Бармен передвигался на быстрых ногах, никому не улыбаясь – в России бармены не улыбаются, они уже с утра уставшие.

Я смотрел на него иронично: он работает, а я ещё нет. Я ждал, когда мозг мой получит животворящий солнечный удар, и всё начнётся снова, ещё лучше, чем вчера.

Выход из похмелья – чудо, которое можно повторять и повторять, и оно всегда удивляет; ощущения совсем не притупляются. Это, наверное, подобно выходу из пике. Гул в голове нарастает, тупая земля всё ближе, настигает дурнота, и вдруг – рывок, глаза на секунду смежаются, голова запрокидывается, в горло проникает жидкость, и вот уже небо перед тобой, просторы и голубизна.

Я вышел из пике и двинул на вокзал встречать героя рок-н-ролла.

Мы не были знакомы раньше, но изображение его курчавой башки украшало мою подростковую комнату в давние времена, половину моей жизни назад.

Подростком я и представить себя не мог рядом с ним и подобными ему: к чему героям рок-н-ролла нелепый юноша из провинции? Впрочем, и мне они незачем были: музыки вполне хватало для общения.

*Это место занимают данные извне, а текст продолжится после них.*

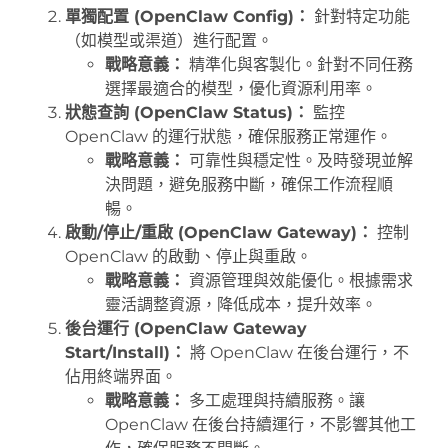
單獨配置 (OpenClaw Config)：
針對特定功能
（如模型或渠道）進行配置。
戰略意義：
精準化與客製化。針對不同任務
選擇最適合的模型，優化資源利用率。
狀態查詢 (OpenClaw Status)：
監控
OpenClaw 的運行狀態，確保服務正常運作。
戰略意義：
可靠性與穩定性。及時發現並解
決問題，避免服務中斷，確保工作流程順
暢。
啟動/停止/重啟 (OpenClaw Gateway)：
控制
OpenClaw 的啟動、停止與重啟。
戰略意義：
資源管理與效能優化。根據需求
靈活調整資源，降低成本，提升效率。
後台運行 (OpenClaw Gateway
Start/Install)：
將 OpenClaw 在後台運行，不
佔用終端界面。
戰略意義：
多工處理與持續服務。讓
OpenClaw 在後台持續運行，不影響其他工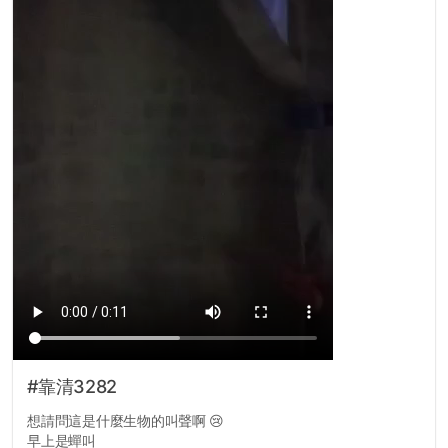
#靠清3282
想請問這是什麼生物的叫聲啊 😢
早上是蟬叫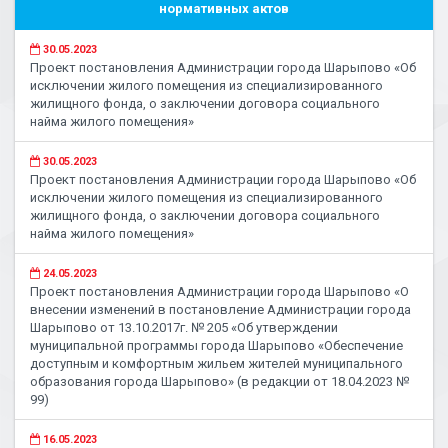
нормативных актов
30.05.2023
Проект постановления Администрации города Шарыпово «Об
исключении жилого помещения из специализированного
жилищного фонда, о заключении договора социального
найма жилого помещения»
30.05.2023
Проект постановления Администрации города Шарыпово «Об
исключении жилого помещения из специализированного
жилищного фонда, о заключении договора социального
найма жилого помещения»
24.05.2023
Проект постановления Администрации города Шарыпово «О
внесении изменений в постановление Администрации города
Шарыпово от 13.10.2017г. № 205 «Об утверждении
муниципальной программы города Шарыпово «Обеспечение
доступным и комфортным жильем жителей муниципального
образования города Шарыпово» (в редакции от 18.04.2023 №
99)
16.05.2023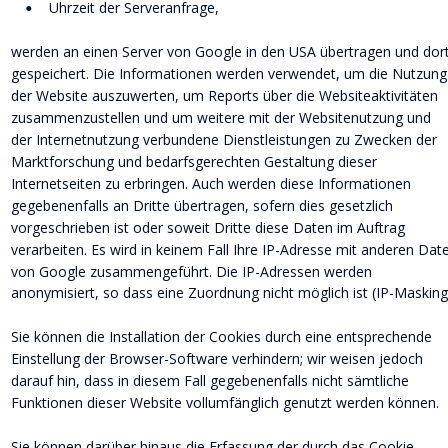
Uhrzeit der Serveranfrage,
•
werden an einen Server von Google in den USA übertragen und dort
gespeichert. Die Informationen werden verwendet, um die Nutzung
der Website auszuwerten, um Reports über die Websiteaktivitäten 
zusammenzustellen und um weitere mit der Websitenutzung und 
der Internetnutzung verbundene Dienstleistungen zu Zwecken der 
Marktforschung und bedarfsgerechten Gestaltung dieser 
Internetseiten zu erbringen. Auch werden diese Informationen 
gegebenenfalls an Dritte übertragen, sofern dies gesetzlich 
vorgeschrieben ist oder soweit Dritte diese Daten im Auftrag 
verarbeiten. Es wird in keinem Fall Ihre IP-Adresse mit anderen Dat
von Google zusammengeführt. Die IP-Adressen werden 
anonymisiert, so dass eine Zuordnung nicht möglich ist (IP-Masking
Sie können die Installation der Cookies durch eine entsprechende 
Einstellung der Browser-Software verhindern; wir weisen jedoch 
darauf hin, dass in diesem Fall gegebenenfalls nicht sämtliche 
Funktionen dieser Website vollumfänglich genutzt werden können.
Sie können darüber hinaus die Erfassung der durch das Cookie 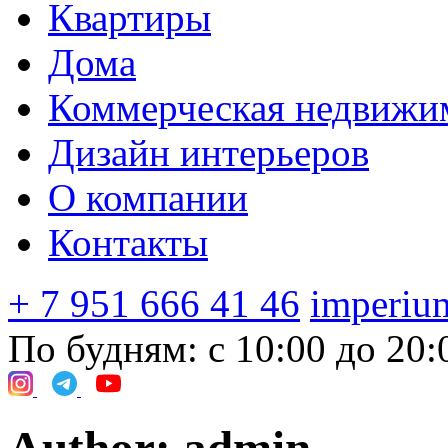
Квартиры
Дома
Коммерческая недвижи
Дизайн интерьеров
О компании
Контакты
+ 7 951 666 41 46
imperium
По будням: с 10:00 до 20: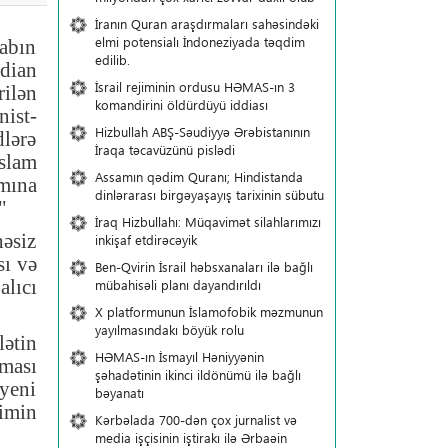
İranın Quran araşdırmaları sahəsindəki
elmi potensialı İndoneziyada təqdim
labın
edilib.
dian
İsrail rejiminin ordusu HƏMAS-ın 3
rilən
komandirini öldürdüyü iddiası
nist-
Hizbullah ABŞ-Səudiyyə Ərəbistanının
dlərə
İraqa təcavüzünü pislədi
İslam
Assamın qədim Quranı; Hindistanda
mına
dinlərarası birgəyaşayış tarixinin sübutu
"
İraq Hizbullahı: Müqavimət silahlarımızı
həsiz
inkişaf etdirəcəyik
sı və
Ben-Qvirin İsrail həbsxanaları ilə bağlı
alıcı
mübahisəli planı dayandırıldı
X platformunun İslamofobik məzmunun
yayılmasındakı böyük rolu
lətin
HƏMAS-ın İsmayıl Həniyyənin
nması
şəhadətinin ikinci ildönümü ilə bağlı
 yeni
bəyanatı
imin
Kərbəlada 700-dən çox jurnalist və
media işçisinin iştirakı ilə Ərbaəin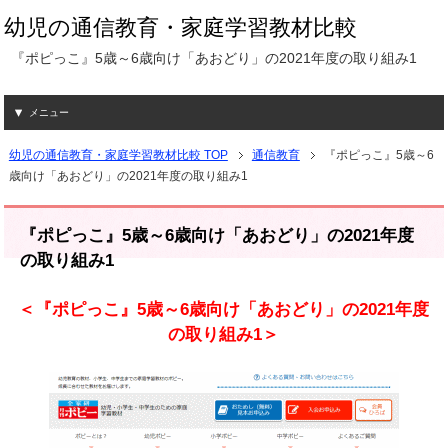
幼児の通信教育・家庭学習教材比較
『ポピっこ』5歳～6歳向け「あおどり」の2021年度の取り組み1
メニュー
幼児の通信教育・家庭学習教材比較 TOP
通信教育
『ポピっこ』5歳～6
歳向け「あおどり」の2021年度の取り組み1
『ポピっこ』5歳～6歳向け「あおどり」の2021年度
の取り組み1
＜『ポピっこ』5歳～6歳向け「あおどり」の2021年度
の取り組み1＞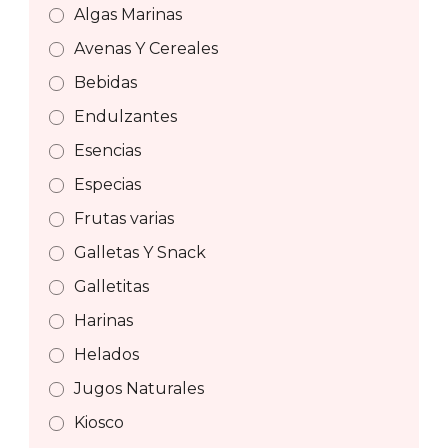
Algas Marinas
Avenas Y Cereales
Bebidas
Endulzantes
Esencias
Especias
Frutas varias
Galletas Y Snack
Galletitas
Harinas
Helados
Jugos Naturales
Kiosco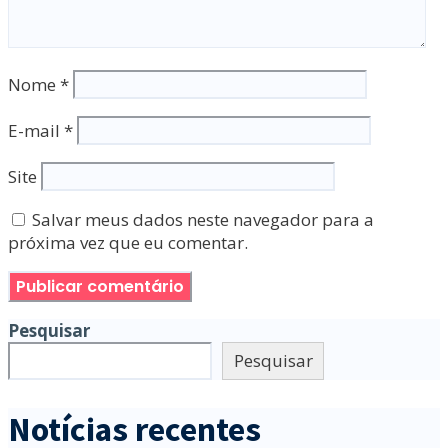
Nome
*
E-mail
*
Site
Salvar meus dados neste navegador para a
próxima vez que eu comentar.
Pesquisar
Pesquisar
Notícias recentes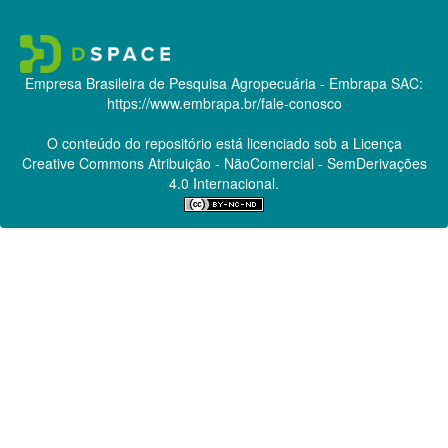
Empresa Brasileira de Pesquisa Agropecuária - Embrapa
SAC:
https://www.embrapa.br/fale-conosco
O conteúdo do repositório está licenciado sob a Licença
Creative Commons
Atribuição - NãoComercial - SemDerivações
4.0 Internacional.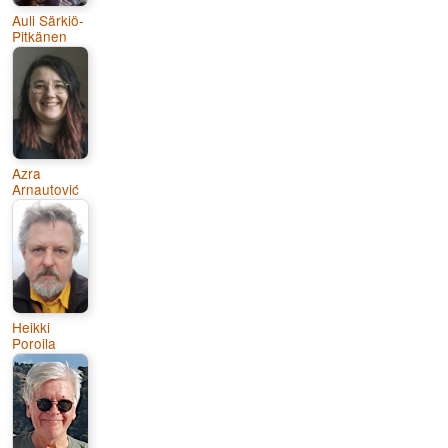
Auli Särkiö-
Pitkänen
Azra
Arnautović
Heikki
Poroila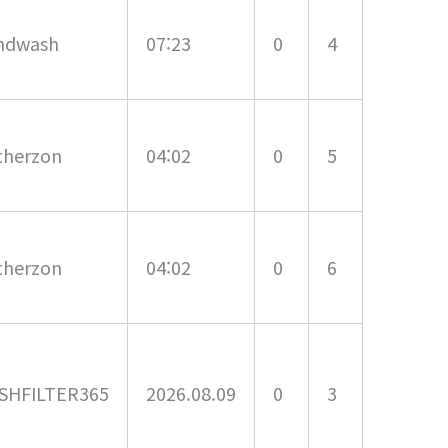
ndwash
07:23
0
4
therzon
04:02
0
5
therzon
04:02
0
6
SHFILTER365
2026.08.09
0
3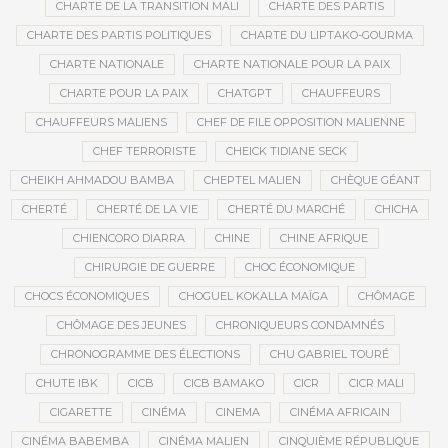
CHARTE DE LA TRANSITION MALI
CHARTE DES PARTIS
CHARTE DES PARTIS POLITIQUES
CHARTE DU LIPTAKO-GOURMA
CHARTE NATIONALE
CHARTE NATIONALE POUR LA PAIX
CHARTE POUR LA PAIX
CHATGPT
CHAUFFEURS
CHAUFFEURS MALIENS
CHEF DE FILE OPPOSITION MALIENNE
CHEF TERRORISTE
CHEICK TIDIANE SECK
CHEIKH AHMADOU BAMBA
CHEPTEL MALIEN
CHÈQUE GÉANT
CHERTÉ
CHERTÉ DE LA VIE
CHERTÉ DU MARCHÉ
CHICHA
CHIENCORO DIARRA
CHINE
CHINE AFRIQUE
CHIRURGIE DE GUERRE
CHOC ÉCONOMIQUE
CHOCS ÉCONOMIQUES
CHOGUEL KOKALLA MAÏGA
CHÔMAGE
CHÔMAGE DES JEUNES
CHRONIQUEURS CONDAMNÉS
CHRONOGRAMME DES ÉLECTIONS
CHU GABRIEL TOURÉ
CHUTE IBK
CICB
CICB BAMAKO
CICR
CICR MALI
CIGARETTE
CINÉMA
CINEMA
CINÉMA AFRICAIN
CINÉMA BABEMBA
CINÉMA MALIEN
CINQUIÈME RÉPUBLIQUE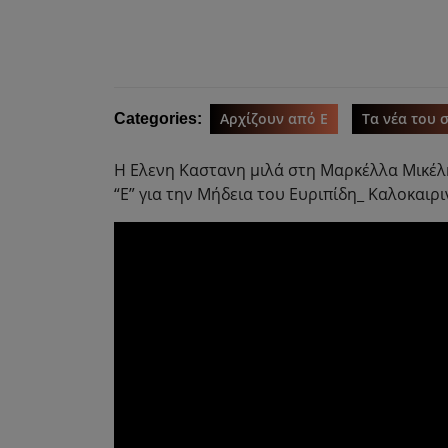
Αρχίζουν από Ε
Τα νέα του 
Categories:
Η Ελενη Καστανη μιλά στη Μαρκέλλα Μικέλη
“Ε” για την Μήδεια του Ευριπίδη_ Καλοκαιρ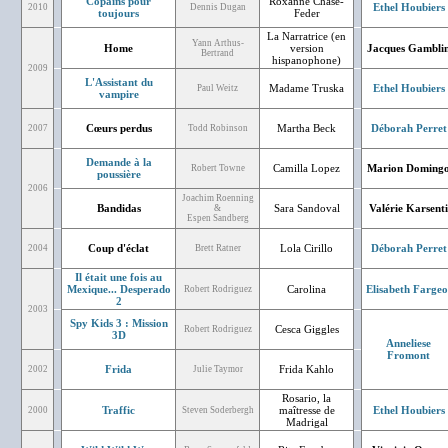
Copains pour
Roxanne Chase-
Ethel Houbiers
2010
Dennis Dugan
toujours
Feder
La Narratrice (en
Yann Arthus-
Home
version
Jacques Gambli
Bertrand
hispanophone)
2009
L'Assistant du
Madame Truska
Ethel Houbiers
Paul Weitz
vampire
Cœurs perdus
Martha Beck
Déborah Perret
2007
Todd Robinson
Demande à la
Camilla Lopez
Marion Doming
Robert Towne
poussière
2006
Joachim Roenning
Bandidas
Sara Sandoval
Valérie Karsenti
&
Espen Sandberg
Coup d'éclat
Lola Cirillo
Déborah Perret
2004
Brett Ratner
Il était une fois au
Mexique... Desperado
Carolina
Elisabeth Fargeo
Robert Rodriguez
2
2003
Spy Kids 3 : Mission
Cesca Giggles
Robert Rodriguez
3D
Anneliese
Fromont
Frida
Frida Kahlo
2002
Julie Taymor
Rosario, la
Traffic
maîtresse de
Ethel Houbiers
2000
Steven Soderbergh
Madrigal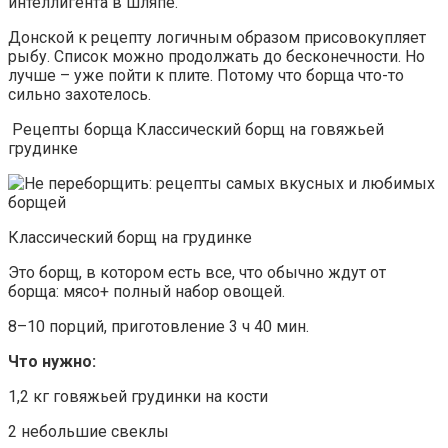
интеллигента в шляпе.
Донской к рецепту логичным образом присовокупляет
рыбу. Список можно продолжать до бесконечности. Но
лучше – уже пойти к плите. Потому что борща что-то
сильно захотелось.
Рецепты борща Классический борщ на говяжьей
грудинке
Классический борщ на грудинке
Это борщ, в котором есть все, что обычно ждут от
борща: мясо+ полный набор овощей.
8–10 порций, приготовление 3 ч 40 мин.
Что нужно:
1,2 кг говяжьей грудинки на кости
2 небольшие свеклы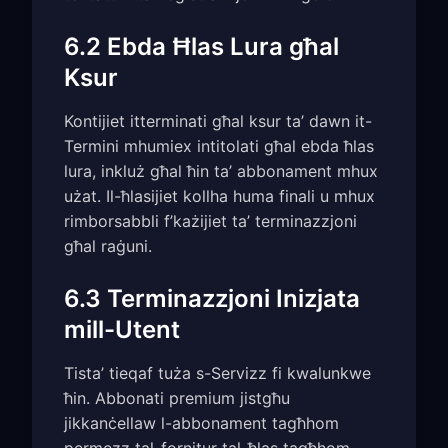
6.2 Ebda Ħlas Lura għal
Ksur
Kontijiet itterminati għal ksur ta’ dawn it-
Termini mhumiex intitolati għal ebda ħlas
lura, inkluż għal ħin ta’ abbonament mhux
użat. Il-ħlasijiet kollha huma finali u mhux
rimborsabbli f’każijiet ta’ terminazzjoni
għal raġuni.
6.3 Terminazzjoni Inizjata
mill-Utent
Tista’ tieqaf tuża s-Servizz fi kwalunkwe
ħin. Abbonati premium jistgħu
jikkanċellaw l-abbonament tagħhom
permezz tal-fornitur tal-ħlas tagħhom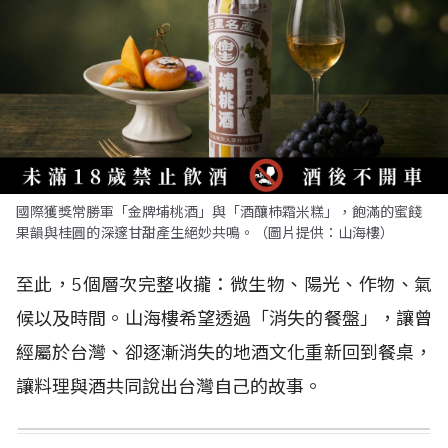
國際獲獎常勝軍「金牌埔桃酒」與「酒釀柿霜米糕」，飽滿的蜜餞
果韻與桂圓的深邃甘甜產生絕妙共鳴。（圖片提供：山海樓）
至此，5個層次完整收攏：微生物、陽光、作物、氣
候以及時間。山海樓希望透過「消失的餐盤」，讓曾
經屬於台灣、卻逐漸消失的地酒文化重新回到餐桌，
讓料理與酒共同說出台灣自己的故事。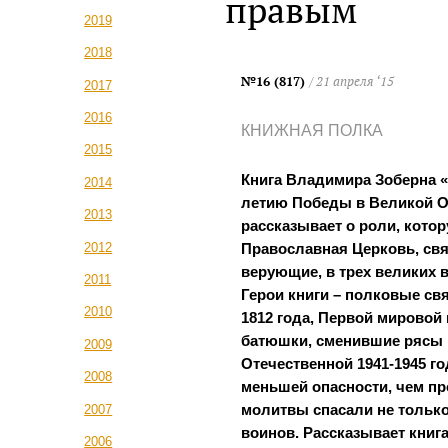
правым
2019
2018
№16 (817)
/ 21 апреля ‘15
2017
2016
КНИЖНАЯ ПОЛКА
2015
Книга Владимира Зоберна «
2014
летию Победы в Великой О
2013
рассказывает о роли, кото
2012
Православная Церковь, св
верующие, в трех великих 
2011
Герои книги – полковые с
2010
1812 года, Первой мировой 
батюшки, сменившие рясы 
2009
Отечественной 1941-1945 г
2008
меньшей опасности, чем пр
2007
молитвы спасали не только
воинов. Рассказывает книг
2006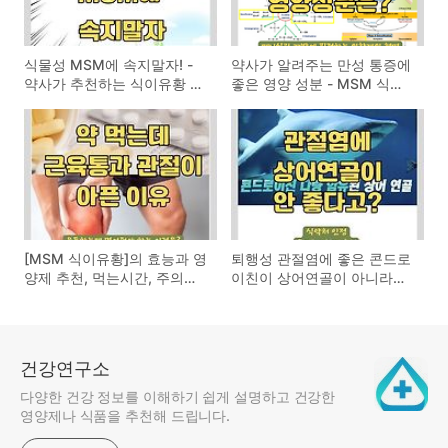
식물성 MSM에 속지말자! -
약사가 알려주는 만성 통증에
약사가 추천하는 식이유황 영
좋은 영양 성분 - MSM 식이
양제 고르는 법
유황의 효능과 원리
[MSM 식이유황]의 효능과 영
퇴행성 관절염에 좋은 콘드로
양제 추천, 먹는시간, 주의사
이친이 상어연골이 아니라고?
항-무릎통증/손목통증/근육
- 의사가 알려주는 콘드로이
통/관절염/면역력/피부/모발
친 효능 및 고르는법 추천
개선
건강연구소
다양한 건강 정보를 이해하기 쉽게 설명하고 건강한
영양제나 식품을 추천해 드립니다.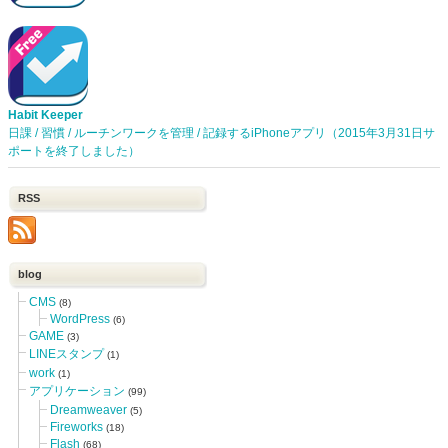
Habit Keeper
日課 / 習慣 / ルーチンワークを管理 / 記録するiPhoneアプリ（2015年3月31日サ
ポートを終了しました）
RSS
blog
CMS
(8)
WordPress
(6)
GAME
(3)
LINEスタンプ
(1)
work
(1)
アプリケーション
(99)
Dreamweaver
(5)
Fireworks
(18)
Flash
(68)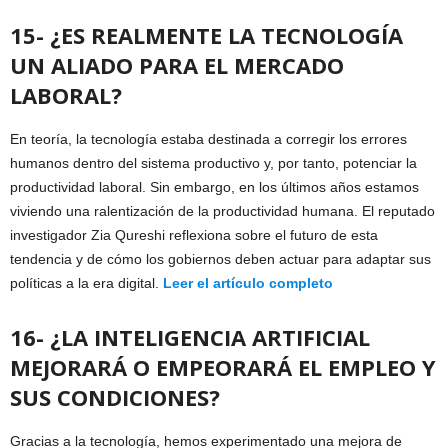
15- ¿ES REALMENTE LA TECNOLOGÍA
UN ALIADO PARA EL MERCADO
LABORAL?
En teoría, la tecnología estaba destinada a corregir los errores
humanos dentro del sistema productivo y, por tanto, potenciar la
productividad laboral. Sin embargo, en los últimos años estamos
viviendo una ralentización de la productividad humana. El reputado
investigador Zia Qureshi reflexiona sobre el futuro de esta
tendencia y de cómo los gobiernos deben actuar para adaptar sus
políticas a la era digital.
Leer el artículo completo
16- ¿LA INTELIGENCIA ARTIFICIAL
MEJORARÁ O EMPEORARÁ EL EMPLEO Y
SUS CONDICIONES?
Gracias a la tecnología, hemos experimentado una mejora de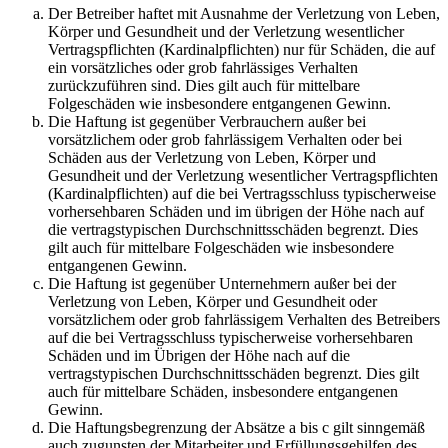
Der Betreiber haftet mit Ausnahme der Verletzung von Leben,
Körper und Gesundheit und der Verletzung wesentlicher
Vertragspflichten (Kardinalpflichten) nur für Schäden, die auf
ein vorsätzliches oder grob fahrlässiges Verhalten
zurückzuführen sind. Dies gilt auch für mittelbare
Folgeschäden wie insbesondere entgangenen Gewinn.
Die Haftung ist gegenüber Verbrauchern außer bei
vorsätzlichem oder grob fahrlässigem Verhalten oder bei
Schäden aus der Verletzung von Leben, Körper und
Gesundheit und der Verletzung wesentlicher Vertragspflichten
(Kardinalpflichten) auf die bei Vertragsschluss typischerweise
vorhersehbaren Schäden und im übrigen der Höhe nach auf
die vertragstypischen Durchschnittsschäden begrenzt. Dies
gilt auch für mittelbare Folgeschäden wie insbesondere
entgangenen Gewinn.
Die Haftung ist gegenüber Unternehmern außer bei der
Verletzung von Leben, Körper und Gesundheit oder
vorsätzlichem oder grob fahrlässigem Verhalten des Betreibers
auf die bei Vertragsschluss typischerweise vorhersehbaren
Schäden und im Übrigen der Höhe nach auf die
vertragstypischen Durchschnittsschäden begrenzt. Dies gilt
auch für mittelbare Schäden, insbesondere entgangenen
Gewinn.
Die Haftungsbegrenzung der Absätze a bis c gilt sinngemäß
auch zugunsten der Mitarbeiter und Erfüllungsgehilfen des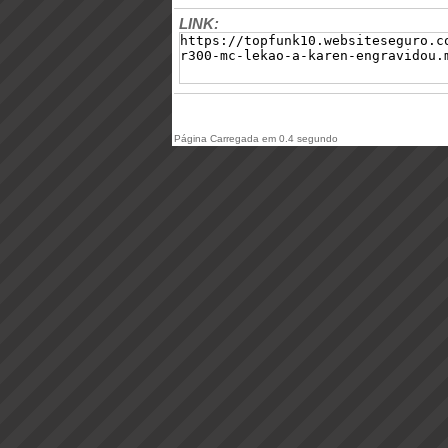
LINK:
Página Carregada em 0.4 segundo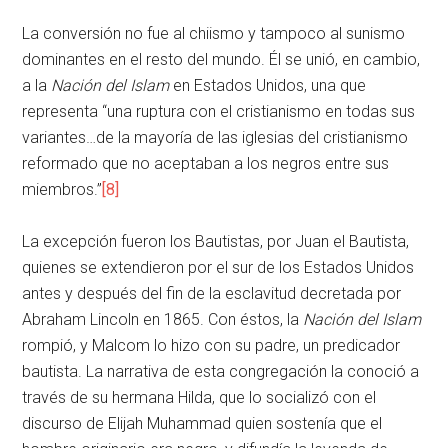
La conversión no fue al chiismo y tampoco al sunismo
dominantes en el resto del mundo. Él se unió, en cambio,
a la
Nación del Islam
en Estados Unidos, una que
representa “una ruptura con el cristianismo en todas sus
variantes…de la mayoría de las iglesias del cristianismo
reformado que no aceptaban a los negros entre sus
miembros.”
[8]
La excepción fueron los Bautistas, por Juan el Bautista,
quienes se extendieron por el sur de los Estados Unidos
antes y después del fin de la esclavitud decretada por
Abraham Lincoln en 1865. Con éstos, la
Nación del Islam
rompió, y Malcom lo hizo con su padre, un predicador
bautista. La narrativa de esta congregación la conoció a
través de su hermana Hilda, que lo socializó con el
discurso de Elijah Muhammad quien sostenía que el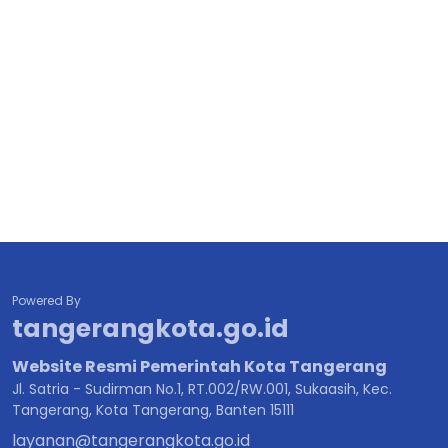
Powered By
tangerangkota.go.id
Website Resmi Pemerintah Kota Tangerang
Jl. Satria - Sudirman No.1, RT.002/RW.001, Sukaasih, Kec.
Tangerang, Kota Tangerang, Banten 15111
layanan@tangerangkota.go.id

Тот самый, кого я встречал сегодня, с курчавой башкой, был одним из, пожалуй, трёх самых буйных, самых славных в свои времена рок-н-ролльных героев. В те годы злое лицо его отливало чёрной бронзой, а в голосе возможно было различить железный гул несущегося на тебя поезда метро; причём голос звучал настолько мрачно, что казалось: поезд идёт в полной темноте и света больше не будет. С ужасом в подростковых скулах я чувствовал, что вот-вот сейчас, всего через мгновение, меня настигнет стремительная железная морда и раздавит всмятку. Мне едва удавалось спастись до конца песни, но тут начиналась следующая, и вновь было так же радостно и жутко.

Поезд так и не настиг меня, он унёсся в свои гулкие, позабытые тоннели и затерялся на долгие времена. Изредка, по уже совсем другим делам проходя по земле, я вдруг слышал этот железный подземный гул, и сердце ненадолго откликалось нежностью и подростковым эхом: ты всё поешь ещё, мой обожаемый некогда, мой чёрный, курчавый, растерявший, как мне мнилось, звонкую бронзу…

Слава его больше не клокотала в глотке у поперхнувшейся и сплюнувшей под ноги страны.

Два его певчих собрата избрали иные пути. Первый въехал под «Икарус», отчего умер честным и замечательно молодым, а второй, долгое время блуждавший по тонким белым дорожкам, неведомой тёплой звездой был приведён в Гефсиманский сад, переночевал там и остался жить, уверовавший в нечто несравненно большее, чем героин. В обмен за жизнь у него отобрали дар, но он того не заметил.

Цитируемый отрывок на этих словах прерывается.